• How to complete this task:
All lines after the one containing "nne, enrichissant l’alchimie du groupe et", together with that line itself, should be written out exactly, down to the last line of the entries below.

-- Task material follows --

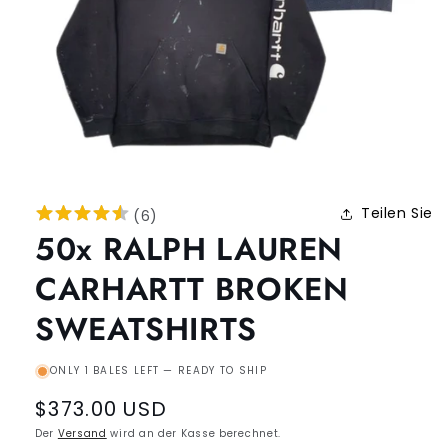
Teilen Sie
(
6
)
50x RALPH LAUREN
CARHARTT BROKEN
SWEATSHIRTS
ONLY 1 BALES LEFT — READY TO SHIP
Regular
$373.00 USD
price
Der
Versand
wird an der Kasse berechnet.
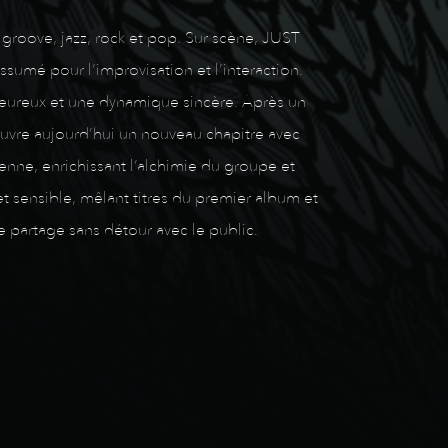
 groove, jazz, rock et pop. Sur scène, JUST
sumé pour l’improvisation et l’interaction.
aleureux et une dynamique sincère. Après un
ouvre aujourd’hui un nouveau chapitre avec
nne, enrichissant l’alchimie du groupe et
t sensible, mêlant titres du premier album et
e partage sans détour avec le public.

-- Task material concluded --

• Answer area:
nne, enrichissant l’alchimie du groupe et
t sensible, mêlant titres du premier album et
e partage sans détour avec le public.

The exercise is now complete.